[Exercise passage]:
┌──

To study the hydroforming of their optical mirrors, the Laboratoire d’Astrophysique de Marseille (LAM), a public institution and astrophysics lab from the French National Center for Scientific Research (CNRS), turned to MSC Software’s Marc Nonlinear FEA analysis software.

Free-formed mirrors allow for a shape more complex than traditional telescopic mirrors, such as parabolas and hyperbolas. The mirrors therefore provide more degrees of freedom, allowing for improved performance and a reduction in the mass and size of the final instrument. However, they are traditionally made using computer controlled diamond point turning, which is costly and time consuming.


Optical mirror hydroforming process.

Hydroformed mirrors are key to the future of astronomical telescopes. The process uses a 10 MPa clamp, a mold, and fluid at a high pressure (45 MPa). The fluid applies force to the optical surface to deform the mirror into its final form. As the mirror surface doesn’t come into contact with mechanical tools, the surface of the mirror is of higher quality. Another benefit of the process is the reduced cost and time to produce a mirror with the required tolerance.

As the mirror experiences plastic deformation, however, the process is hard to optimize thanks to the nonlinearities of the material and geometry. As part of their solution, CNRS-LAM used Marc FEA analysis to optimize the process, determining residual errors and observing the spring back effect of the mirror. Marc’s fine tuning optimization proved to simulate a process which closely matched experiments with respect to error budgets in the order of micrometers, a precision needed for astronomical optics. Marc is also able to take into account the changing strain and Young Modulus of the material. CNRS-LAM and MSC suggest it is best to use a 2D and axisymmetrical calculation (or 3D down the line).

└──

[Questions to answer]:
**a.** Copy the hydroforming passage word for word, between "To study the" and "mirror hydroforming process.", inclusive.
**b.** Carry on the passage about hydroformed telescope mirrors, picking up after its final sentence.

[Provided material]:

┌──

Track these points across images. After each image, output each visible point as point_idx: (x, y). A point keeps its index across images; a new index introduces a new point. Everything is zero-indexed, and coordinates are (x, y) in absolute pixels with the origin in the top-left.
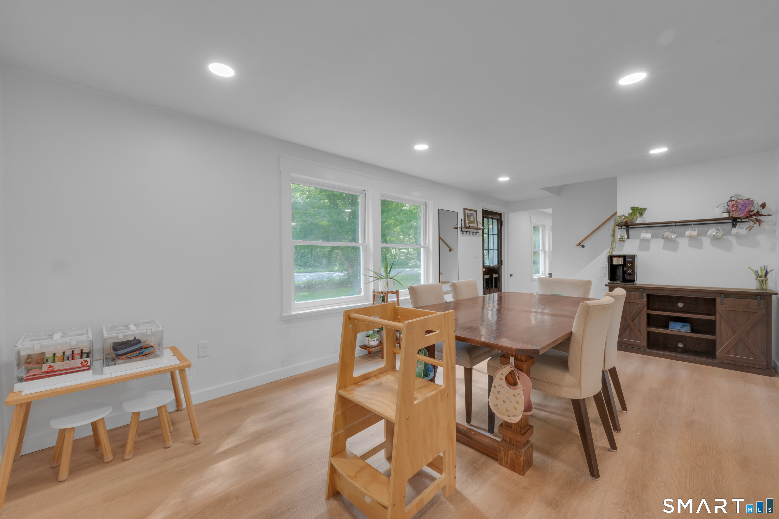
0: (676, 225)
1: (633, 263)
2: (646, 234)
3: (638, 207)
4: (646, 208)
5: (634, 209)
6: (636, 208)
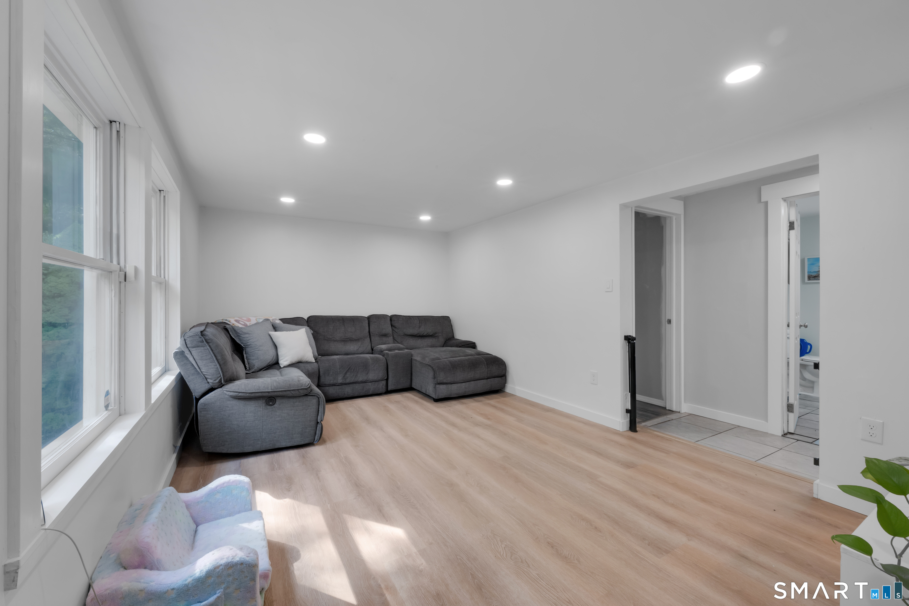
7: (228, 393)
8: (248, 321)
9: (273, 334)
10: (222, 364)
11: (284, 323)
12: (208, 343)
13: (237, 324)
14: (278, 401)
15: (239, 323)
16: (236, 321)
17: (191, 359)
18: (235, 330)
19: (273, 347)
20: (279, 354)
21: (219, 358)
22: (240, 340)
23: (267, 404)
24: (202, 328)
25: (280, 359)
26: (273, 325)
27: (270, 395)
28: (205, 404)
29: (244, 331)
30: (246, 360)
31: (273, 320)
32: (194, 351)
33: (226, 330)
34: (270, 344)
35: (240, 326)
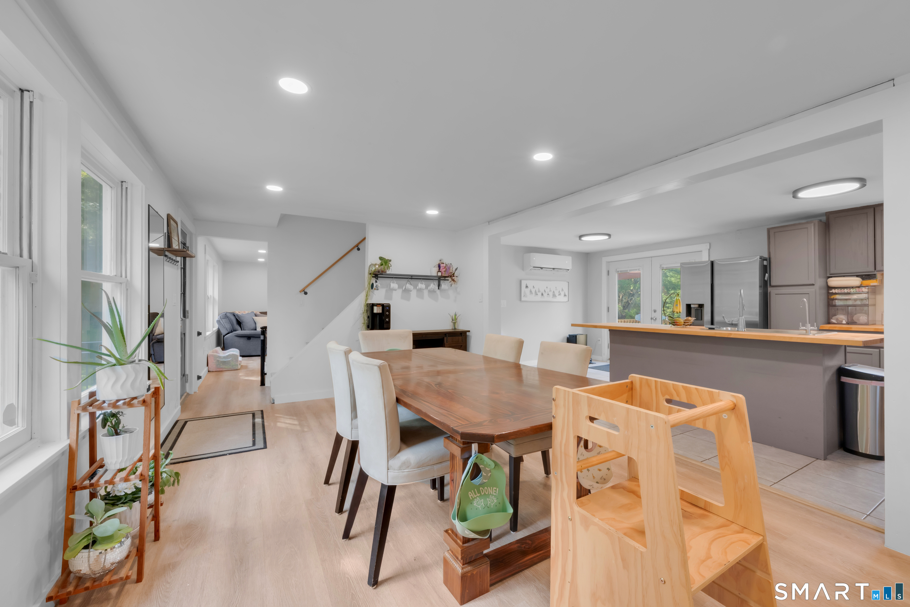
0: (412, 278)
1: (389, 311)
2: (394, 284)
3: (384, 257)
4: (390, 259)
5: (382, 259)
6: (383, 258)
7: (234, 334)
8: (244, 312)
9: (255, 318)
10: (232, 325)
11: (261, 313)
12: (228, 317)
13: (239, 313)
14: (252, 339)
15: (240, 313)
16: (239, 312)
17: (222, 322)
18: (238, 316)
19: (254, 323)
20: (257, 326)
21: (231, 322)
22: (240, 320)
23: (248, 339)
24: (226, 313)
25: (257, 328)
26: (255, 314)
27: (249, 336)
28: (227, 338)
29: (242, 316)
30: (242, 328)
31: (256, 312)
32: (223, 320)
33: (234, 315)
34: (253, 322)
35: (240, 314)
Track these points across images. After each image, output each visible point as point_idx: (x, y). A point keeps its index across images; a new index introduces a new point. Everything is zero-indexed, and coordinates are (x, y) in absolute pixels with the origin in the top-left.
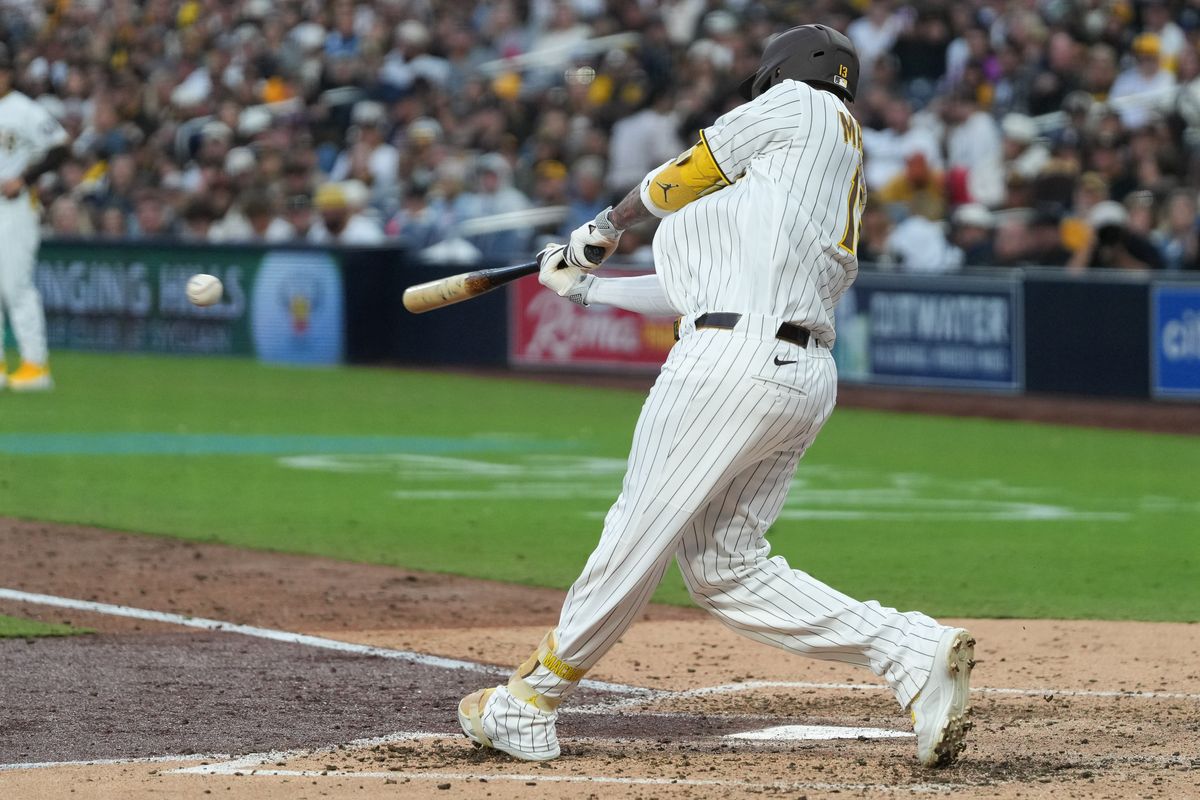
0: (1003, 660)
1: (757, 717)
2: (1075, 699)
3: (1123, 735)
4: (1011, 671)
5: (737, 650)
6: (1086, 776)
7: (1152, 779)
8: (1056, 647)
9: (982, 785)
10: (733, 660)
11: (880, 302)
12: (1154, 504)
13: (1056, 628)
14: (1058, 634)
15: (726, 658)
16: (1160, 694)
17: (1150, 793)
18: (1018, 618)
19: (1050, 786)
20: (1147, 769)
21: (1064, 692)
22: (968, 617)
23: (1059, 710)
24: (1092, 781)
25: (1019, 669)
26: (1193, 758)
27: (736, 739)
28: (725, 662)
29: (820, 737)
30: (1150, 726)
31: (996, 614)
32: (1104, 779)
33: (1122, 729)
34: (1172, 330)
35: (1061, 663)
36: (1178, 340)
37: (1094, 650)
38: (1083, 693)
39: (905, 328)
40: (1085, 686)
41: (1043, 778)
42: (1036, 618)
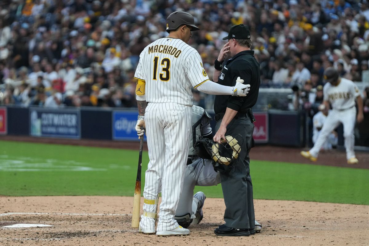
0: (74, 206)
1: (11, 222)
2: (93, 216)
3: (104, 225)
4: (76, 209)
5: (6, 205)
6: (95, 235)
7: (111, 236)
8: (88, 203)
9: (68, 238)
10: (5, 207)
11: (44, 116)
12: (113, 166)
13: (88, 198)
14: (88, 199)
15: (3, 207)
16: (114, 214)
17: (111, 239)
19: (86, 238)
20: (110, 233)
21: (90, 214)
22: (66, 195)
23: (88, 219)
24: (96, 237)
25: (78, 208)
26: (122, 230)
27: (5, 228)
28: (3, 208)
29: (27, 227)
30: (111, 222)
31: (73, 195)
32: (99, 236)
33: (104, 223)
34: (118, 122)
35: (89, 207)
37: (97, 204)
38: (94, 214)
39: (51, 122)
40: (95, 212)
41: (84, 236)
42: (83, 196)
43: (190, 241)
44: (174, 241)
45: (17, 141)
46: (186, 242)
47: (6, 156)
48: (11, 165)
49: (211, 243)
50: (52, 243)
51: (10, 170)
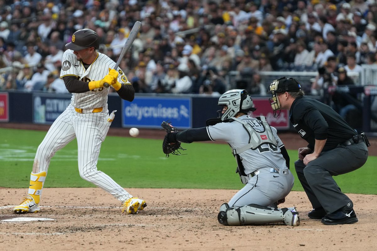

└──

[Task responses]:
**a.**
To study the hydroforming of their optical mirrors, the Laboratoire d’Astrophysique de Marseille (LAM), a public institution and astrophysics lab from the French National Center for Scientific Research (CNRS), turned to MSC Software’s Marc Nonlinear FEA analysis software.

Free-formed mirrors allow for a shape more complex than traditional telescopic mirrors, such as parabolas and hyperbolas. The mirrors therefore provide more degrees of freedom, allowing for improved performance and a reduction in the mass and size of the final instrument. However, they are traditionally made using computer controlled diamond point turning, which is costly and time consuming.


Optical mirror hydroforming process.

**b.**
According to CNRS-LAM post-doc, Zalpha Challita, “We selected Marc to analyze the hydroforming process because Marc has demonstrated the ability to provide accurate results in problems involving complex nonlinear changes in geometry and materials properties … Marc demonstrated the ability to accurately model the hydroforming process and will be used extensively going forward.”


Case study: final mirror shape vs mold shape.

Challita adds, “These experiments are innovative because for the first time plastic deformation and hydroforming has been used to produce optical mirrors dedicated to astronomy instrumentation … The highly complex material and geometrical nonlinearities involved in plastic deformation of materials make it essential that accurate and iterative modeling of the process be performed in advance to determine the required mold shape to achieve the desired optical form.”

LAM is one of Europe’s leading astrophysics research facilities, and one of its fundamental research areas is the instrumentation needed for astrophysics research. No surprise then that the lab is also one of only a handful of French labs qualified to produce space mission quality instrumentation. Its joint research with CNRS and Aix-Marseille University includes 75 engineers, technicians and administrative staff who support 50 researchers, 18 doctoral students, 15 post docs and 20 contract employees.